Jean knew he wasn’t talking to her. He was flicking through dozens of versions of the same story from the MSN news page, Yahoo, the Guardian online, Reuters, several Greek newspapers that he read just as easily as the English ones. So could she, of course, thanks to the TARDIS’s babel fish effect.

The reports all said much the same thing – and all were deliberately vague about WHAT had been stolen.

Jean slipped away back to the Wardrobe to find something in light cotton with a wide-brimmed hat, suitable for May in Greece. As she changed she considered what might lie behind the newspaper articles. Something of immense intrinsic value had been stolen, something that would be immediately recognisable when the thieves tried to sell it. That was why the police weren’t revealing details, surely?

But what did that have to do with The Doctor? Of course, he was somebody who loved a good mystery. She had learnt that much in the short time she had known him. But his sort of mysteries involved huge things like the vanishing moon of Xak-Latu Omicron. The terrified people of Xak-Latu had been prepared to give up all the wealth of their mineral mines to the being called the Celestial Architect until The Doctor came along. It was he who had discovered that the moon had been hidden by a huge light-bending ray. He had further discovered that the Celestial Architect was just a conman called Winford Late and only just prevented him from living up to his surname in the most terminal way by wrapping Winford up in his own light-bending ray and smuggling him off the planet. He was last seen on the space station Addecco trying to interest people in his ‘find the lady’ card game. The Doctor reckoned that was the most mischief he would dare to get into for a while and left him to it.

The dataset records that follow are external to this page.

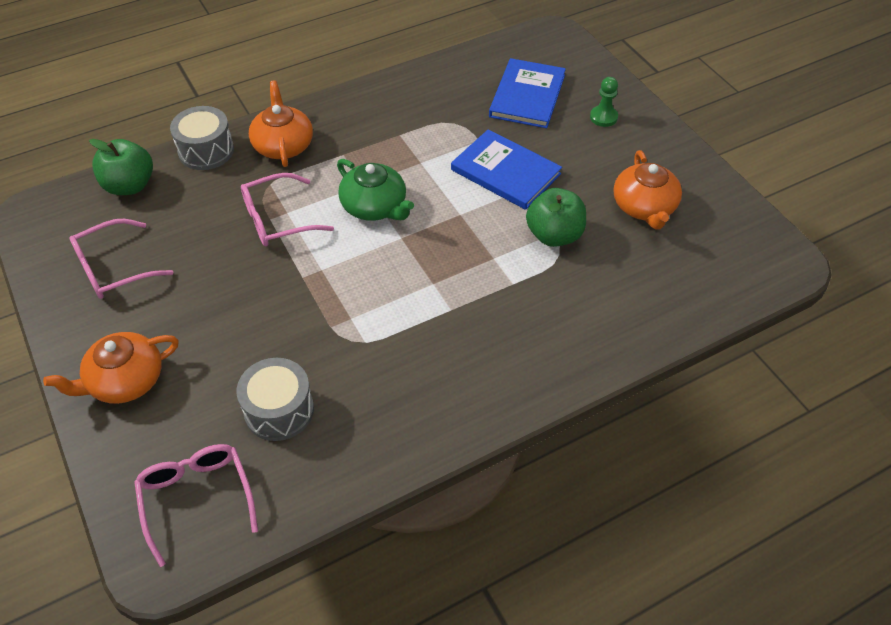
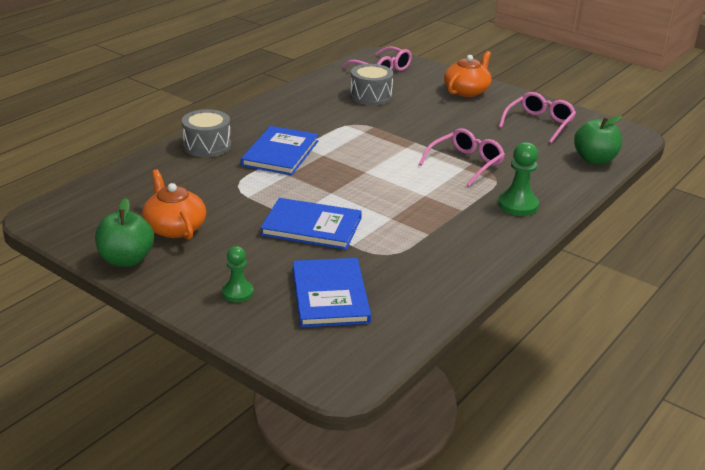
camera: 155 degrees right, 20 degrees down
(206, 150) = (572, 189): grey drum -> grey drum (207, 146)
(283, 145) = (518, 205): orange teapot -> green pawn
(374, 206) = (402, 184): green teapot -> none
(484, 301) = (280, 153): none -> blue book
(554, 235) = (247, 195): green apple -> green apple (126, 260)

Yes, those were the sort of mysteries The Doctor got involved in. Not the sort that the Greek authorities ought to be able to handle for themselves.

“Do you know very much about Greek antiquities?” The Doctor asked her as she returned to the console room.

“Elgin marbles, that’s about it, really,” she answered. “Scottish history is my specialty subject.”

“Come here.”

Jean approached The Doctor without question. That was one of the odd things about travelling with him. When he said something like ‘come here’ she did it without even wondering if it was a sensible thing to do. She trusted him implicitly, even though there was no good reason to do so.

He put his hands over her ears and pulled her forehead towards his. She was surprised to feel how cool his skin was pressed against hers, as if his body was a much lower temperature.

There was a sort of electric tingle, too, then a sensation behind her eyelids like the longest film she had ever seen going in super fast forward so that it took less than thirty seconds.

When The Doctor let go of her head and stepped back she remembered that humans needed to breathe and exhaled and inhaled deeply.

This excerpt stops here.